Dataset records Start Marker
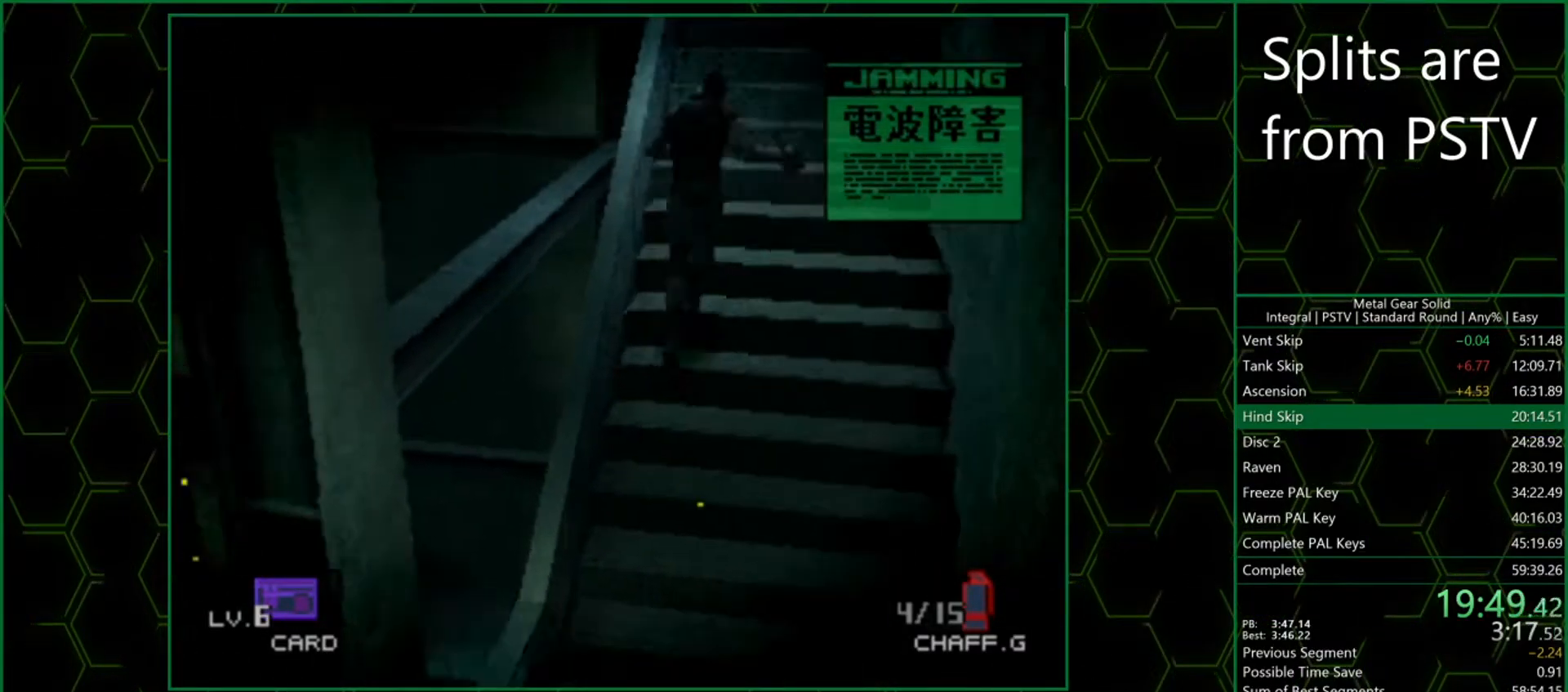
{"buttons": [], "left_stick": "up", "events": []}
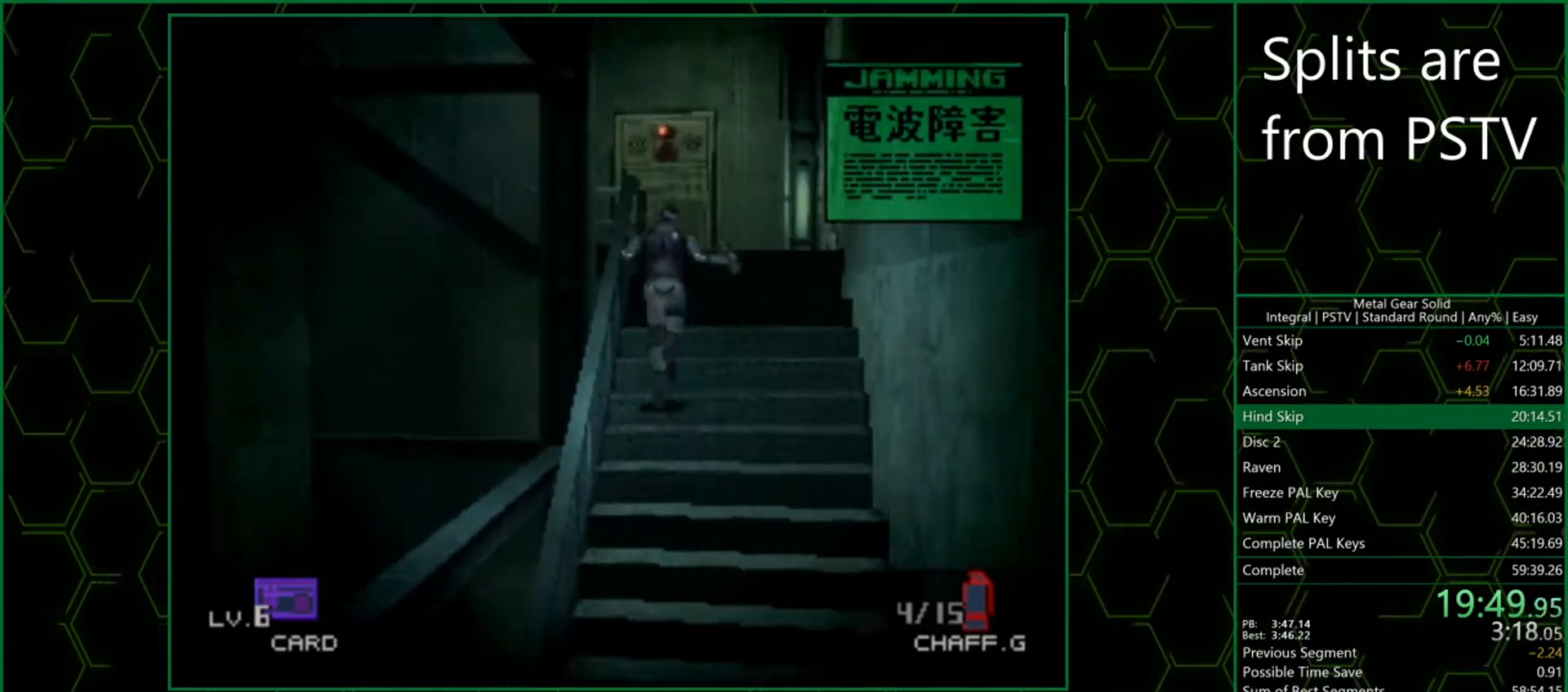
{"buttons": [], "left_stick": "up", "events": []}
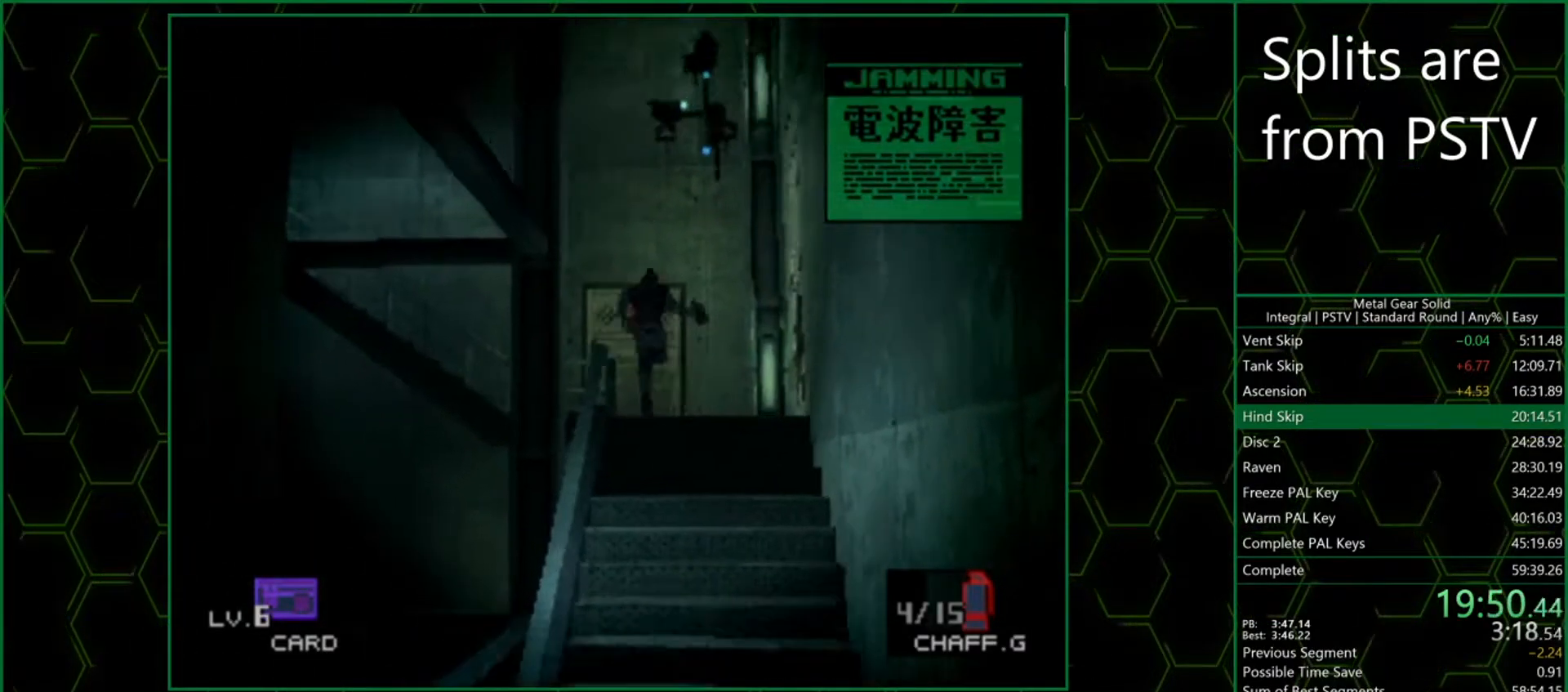
{"buttons": [], "left_stick": "up-left", "events": [[200, "left_stick", "up-left"]]}
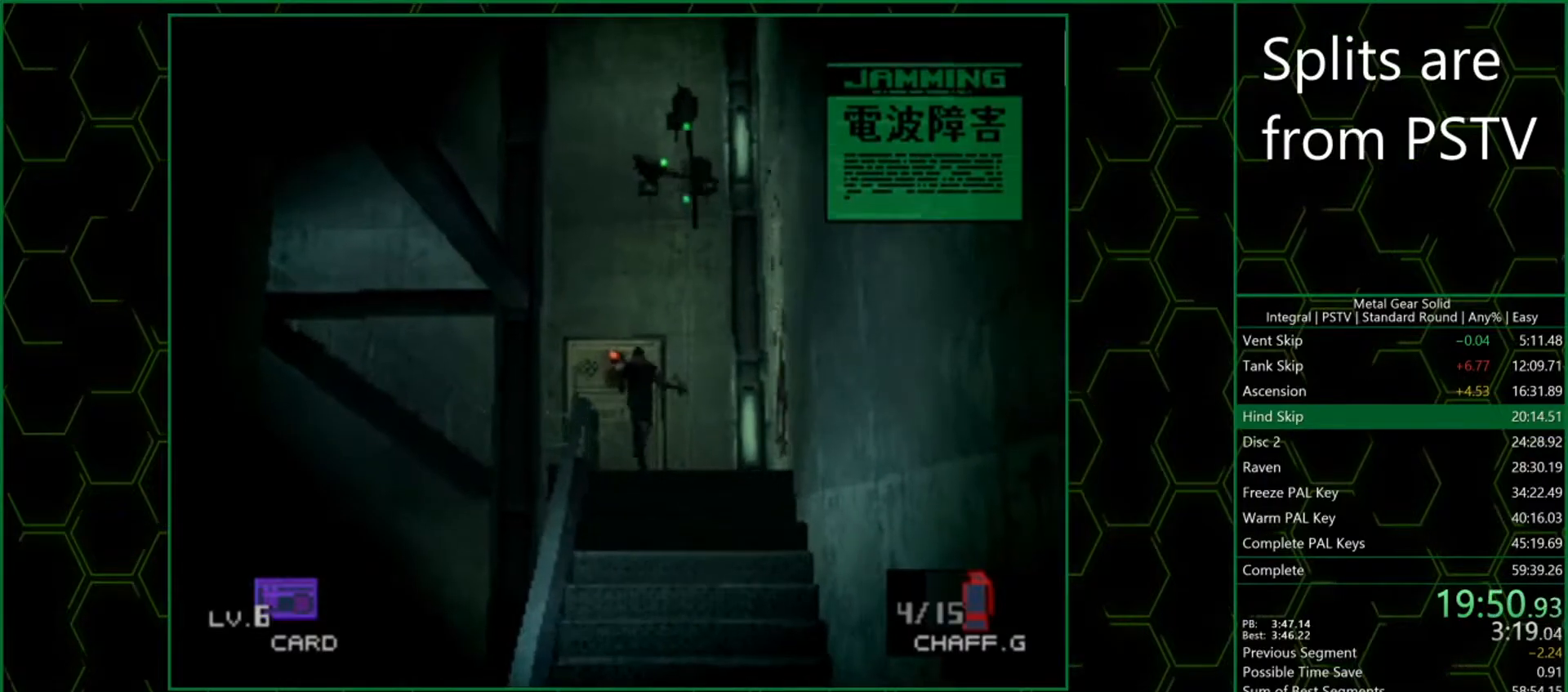
{"buttons": [], "left_stick": "up-left", "events": []}
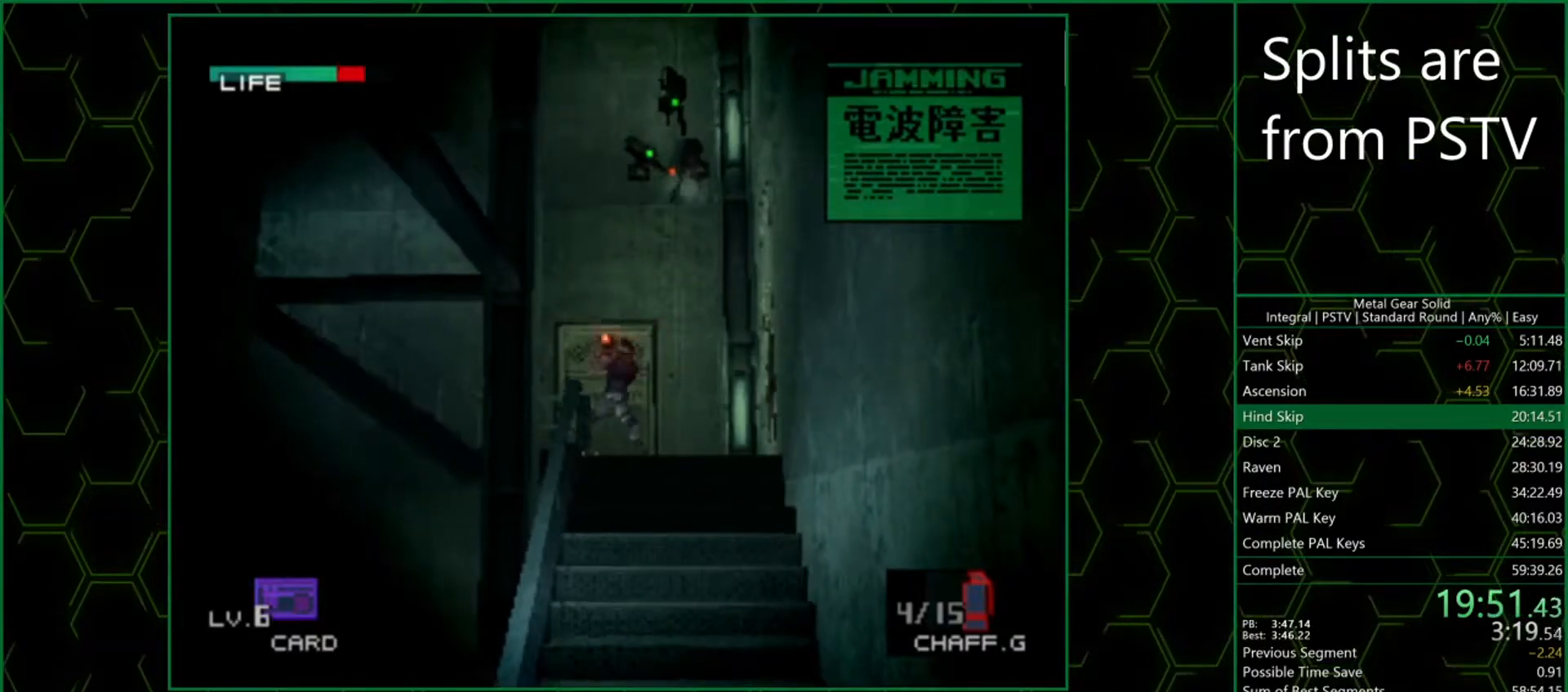
{"buttons": [], "left_stick": "up-left", "events": []}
Dataset records End Marker
Problem -> Where pictures sit among the data above, omit them, and output the rest exactly.

Exercise result ->
{"buttons": [], "left_stick": "up", "events": []}
{"buttons": [], "left_stick": "up", "events": []}
{"buttons": [], "left_stick": "up-left", "events": [[200, "left_stick", "up-left"]]}
{"buttons": [], "left_stick": "up-left", "events": []}
{"buttons": [], "left_stick": "up-left", "events": []}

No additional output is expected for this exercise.